I am guessing since elephants are never great in number, and any dead would make a big impact, and also that since they have been at this for millions of years, the elephants of the area likely have powerful immunities to the many diseases that live in the caves.

It probably is Ebola, unless we haven't heard the full truth somewhere. It is a very different strain though than they are used to. It kills at a much lower rate, and lacks a lot of the classic hemmaragic effects, which means that it creates more survivor-carriers to spread itself. Diseases as nasty as the classical Ebola strains rarely spread far because they burn themselves out- not so with this version unfortunately.

posted on Oct, 12 2014 @ 01:37 PM

originally posted by: Dimithae
a reply to: joeraynor
They never could find what carried it. They do know that several people had been up there and contracted it afterwards. But were never able to prove that they caught it there or what they caught it from.

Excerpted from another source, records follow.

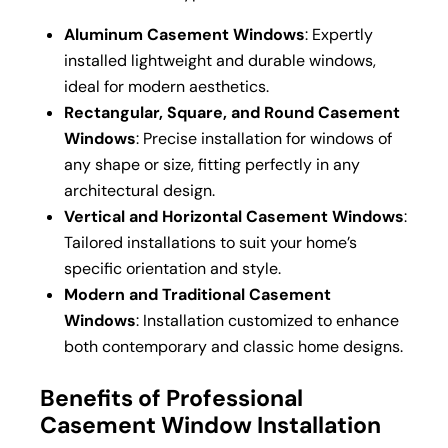
Aluminum Casement Windows
: Expertly
installed lightweight and durable windows,
ideal for modern aesthetics.
Rectangular, Square, and Round Casement
Windows
: Precise installation for windows of
any shape or size, fitting perfectly in any
architectural design.
Vertical and Horizontal Casement Windows
:
Tailored installations to suit your home’s
specific orientation and style.
Modern and Traditional Casement
Windows
: Installation customized to enhance
both contemporary and classic home designs.
Benefits of Professional
Casement Window Installation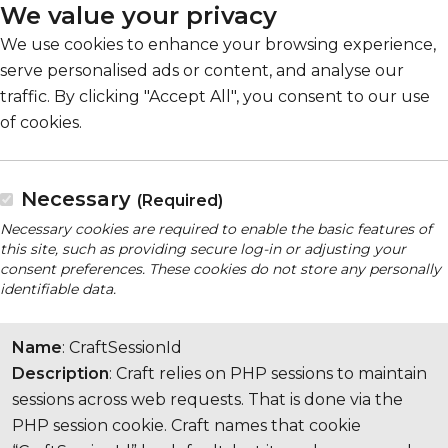
We value your privacy
We use cookies to enhance your browsing experience,
serve personalised ads or content, and analyse our
traffic. By clicking "Accept All", you consent to our use
of cookies.
Necessary
(Required)
Necessary cookies are required to enable the basic features of
this site, such as providing secure log-in or adjusting your
consent preferences. These cookies do not store any personally
identifiable data.
Name
: CraftSessionId
Description
: Craft relies on PHP sessions to maintain
sessions across web requests. That is done via the
PHP session cookie. Craft names that cookie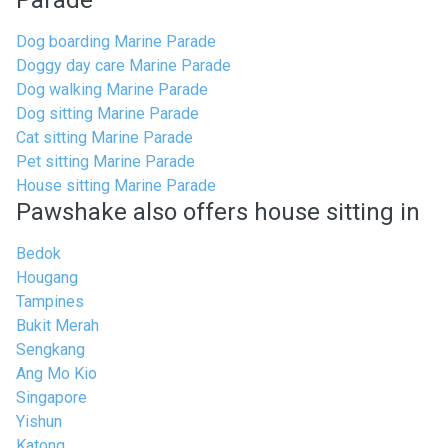
Parade
Dog boarding Marine Parade
Doggy day care Marine Parade
Dog walking Marine Parade
Dog sitting Marine Parade
Cat sitting Marine Parade
Pet sitting Marine Parade
House sitting Marine Parade
Pawshake also offers house sitting in
Bedok
Hougang
Tampines
Bukit Merah
Sengkang
Ang Mo Kio
Singapore
Yishun
Katong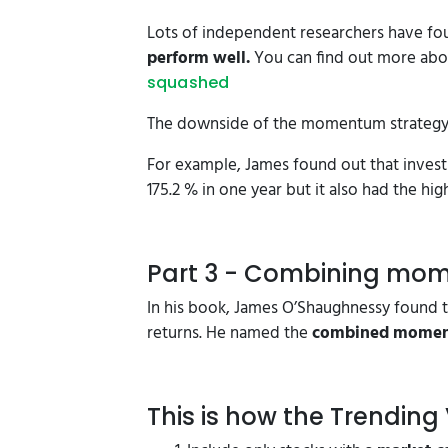
Lots of independent researchers have fo
perform well.
You can find out more abou
squashed
The downside of the momentum strategy it
For example, James found out that invest
175.2 % in one year but it also had the h
Part 3 - Combining mo
In his book, James O’Shaughnessy found t
returns. He named the
combined moment
This is how the Trending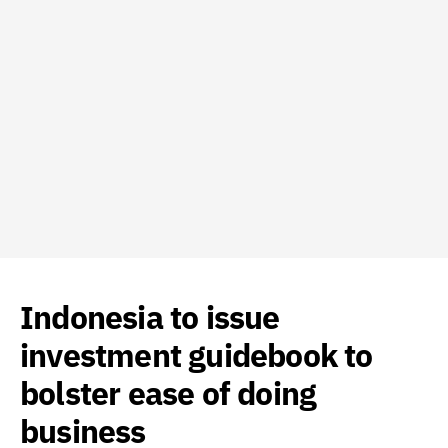
Indonesia to issue
investment guidebook to
bolster ease of doing
business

The main reason the cave is highly uncharted is because of this fact. A cave is basically nature's dark, warm incubator where all sorts of wicked viruses and bacteria develop and thrive for millennia. It is an ideal breeding ground when you put bat droppings into the mix. There is a great chance any human who enters will contract the virus, or some other disease, unless they are in full hazmat gear. I wouldn't be surprised with the virus so abundant there in high concentration, an airborne mutation of sorts. When geared up however you are very limited to where you can go and what samples you can collect.

But yes, I do believe if antibodies to neutralize Ebola exist anywhere on earth, it is in this mysterious, ancient cavern.

posted on Oct, 12 2014 @ 01:41 PM
a reply to: joeraynor
Stunning writing and superb presentation.

posted on Oct, 12 2014 @ 01:52 PM
a reply to: joeraynor

And no one has thought to destroy the cave? Instead we want to find the source possibly infecting others. Im sure a small nuclear device could search and destroy just fine. No more out breaks

posted on Oct, 12 2014 @ 02:07 PM

originally posted by: nukedog
Neat. Good opening to a novel. Fired the ol imagination

I think Mike Resnick wrote a book about it... let me look .... here it is "Seven Views of Oduvai Gorge". Not the same but similar and scifi. Love Mike Resnick.

posted on Oct, 12 2014 @ 02:11 PM
a reply to: TechniXcality

I can't say the thought didn't occur to me a some point. While the tube network is probably incredibly hard to penetrate given its size, intricacy, and geometric shielding, there is probably some means of chemical sterilization that might work in this case.

It is one of those situations where there will always be consequences though. Maybe they can sterilize the cave, or seal off the known entrances, but then I could see major malaria outbreaks to follow as the bats that kept the mosquitoes in check are taken out, or any number of other unforseen events transpires. And while the cave is at the core of the historical outbreaks, I am certain Ebola now lives in all sorts of nooks and hollows, and is beyond being a simple target anymore.

Maybe it would be worth it, or maybe the consequences would be greater- it is hard to know.

posted on Oct, 12 2014 @ 02:15 PM
a reply to: joeraynor

Not to mention the mass potential the cave holds for a viable cure would be all but wiped out.

posted on Oct, 12 2014 @ 02:30 PM
a reply to: kushness

I have heard it proposed that in the horror-story case of the infection rate hitting the millions, that there will be a large pool of survivors as well at that point; these survivors may donate blood to the presently infected, and the antibodies present in the blood may give those currently struggling with the disease time for their own immune systems to adjust to fighting it off.

And I don't doubt places such as that cave may hold hidden biochemical gifts as well.

Respecting the baroquely complex natural order is almost always the right way to go.